Because of all this, my parents went through bankruptcy. My brother and I lost significant college savings accounts, my parents lost their business, my mother’s insurance was maxed to the hilt for her cancer. We had to sell my childhood home and move.
My world was rocking. My once-wide circle of friends shrank to just one (who became my adopted brother, and his family my adopted family). My books became my escape. I was going through puberty, fast. I was already taller and heavier than most of my classmates, some of my teachers, and my father. By the time my mother died, I was eleven years old, over six feet tall, and weighed easily two hundred pounds.
The last few months of my mother’s illness started me down the path of escapism into fiction. There was too much I didn’t understand in the real world.

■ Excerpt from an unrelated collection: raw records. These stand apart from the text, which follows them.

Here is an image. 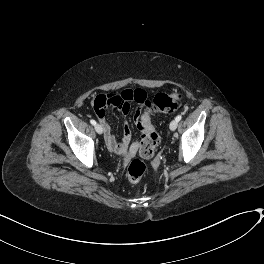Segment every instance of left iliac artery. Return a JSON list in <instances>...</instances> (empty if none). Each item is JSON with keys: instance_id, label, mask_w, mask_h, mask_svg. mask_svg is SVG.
<instances>
[{"instance_id": "44dca946", "label": "left iliac artery", "mask_w": 264, "mask_h": 264, "mask_svg": "<svg viewBox=\"0 0 264 264\" xmlns=\"http://www.w3.org/2000/svg\"><path fill=\"white\" fill-rule=\"evenodd\" d=\"M182 119V116L181 115H178L177 117H176V120L177 121H180Z\"/></svg>"}]
</instances>
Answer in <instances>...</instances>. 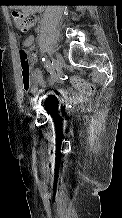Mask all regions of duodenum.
<instances>
[{"label":"duodenum","mask_w":122,"mask_h":218,"mask_svg":"<svg viewBox=\"0 0 122 218\" xmlns=\"http://www.w3.org/2000/svg\"><path fill=\"white\" fill-rule=\"evenodd\" d=\"M31 11H33V12H40V8H38V7H33V8H31Z\"/></svg>","instance_id":"duodenum-1"}]
</instances>
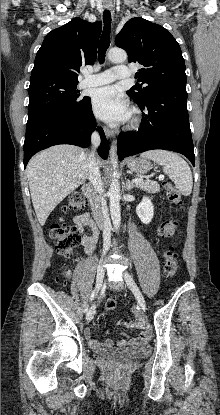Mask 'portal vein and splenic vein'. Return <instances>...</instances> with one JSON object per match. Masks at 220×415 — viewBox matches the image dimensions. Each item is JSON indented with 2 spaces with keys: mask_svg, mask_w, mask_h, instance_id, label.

Cleaning up my mother after she wet the bed, picking her up out of shattered pictures frames because she’d fallen down, babysitting her in the car while my father fought with the pharmacist over prescription refills. The worlds in my books were nicer places to be.
The escapism continued even after my mother passed away. After her death, my father changed. Where once he was kind and caring (with a side of harsh criticisms), now he was emotionally abusive and tyrannical. It took me over a year to cry about my mother’s death, at which point I was told she was gone, move on, shut up.
So I did. I moved into outer space. I moved into fantastical realms. I found a place where I could be okay, even for the briefest moment. I learned moral codes, found people who treated themselves and others the way I wanted to be treated. I found fathers and mothers that I could temporarily believe could be mine. I found siblings that might have valued me for me, rather than as a tool to gain a tyrant’s favor or as a shield against his wrath.
Whenever I wasn’t escaped into a book, I lived in literal fear for my life. According to my father, if I talked to my mother’s family and friends (or didn’t clean my room, or do my homework), my mother’s family and friends would take me away from my father and brother and destroy my life. I’d just lost my mother, how could I contemplate losing my remaining parent?
Drugs and alcohol were becoming problems in my hometown amongst teens. I can’t recount here the number of times I heard the phrase, “You’re mother didn’t like drinking. So you won’t.” or “If you get involved with that shit, I’ll kill you.”
Outside of my books, I became invisible. It became my quest, between reading sessions. Don’t talk unless asked a question. Avoid my younger brother, lest I be drawn into an argument that draws father’s ire.
I made the mistake, once, of telling my father of the treatment I received on the school bus. Because of my early onset puberty, many of the other males on my bus liked to harass me. This particular day, one of them had their girlfriend with them. She had a panty liner with her. They thought it would be hilarious to attach it to the back of my shirt, right where I couldn’t reach it.
My father listened, and dealt with it. The school kicked the kids in question off the bus for a week.
When they returned, the harassment turned to full-fledged physical assault. One of the kids punched me in the lower back until I blacked out. Luckily, I woke up in time to get off at my stop.
When I told my father about it this time, he told me I should’ve taken care of it, that he was done. Apparently, I should’ve fought back.
So I shut up, went quiet, strove for invisibility. The harassment didn’t end, the assault didn’t end. Reporting to teachers was laughable: I was over six feet tall, and outweighed my harassers. Surely I could take care of myself? My brother even got in on it (when we started at a new school, at my father’s insistence, my brother told everyone I was the “mentally challenged” brother who was at the school to fill some sympathy slot on the school’s admissions roster).
The only safe place I had was my books. I didn’t have a particular favorite. No characters spoke to me. I just needed a good plot, good writing, and off I’d go. I’d escape into that world and enjoy my stay for as long as I can.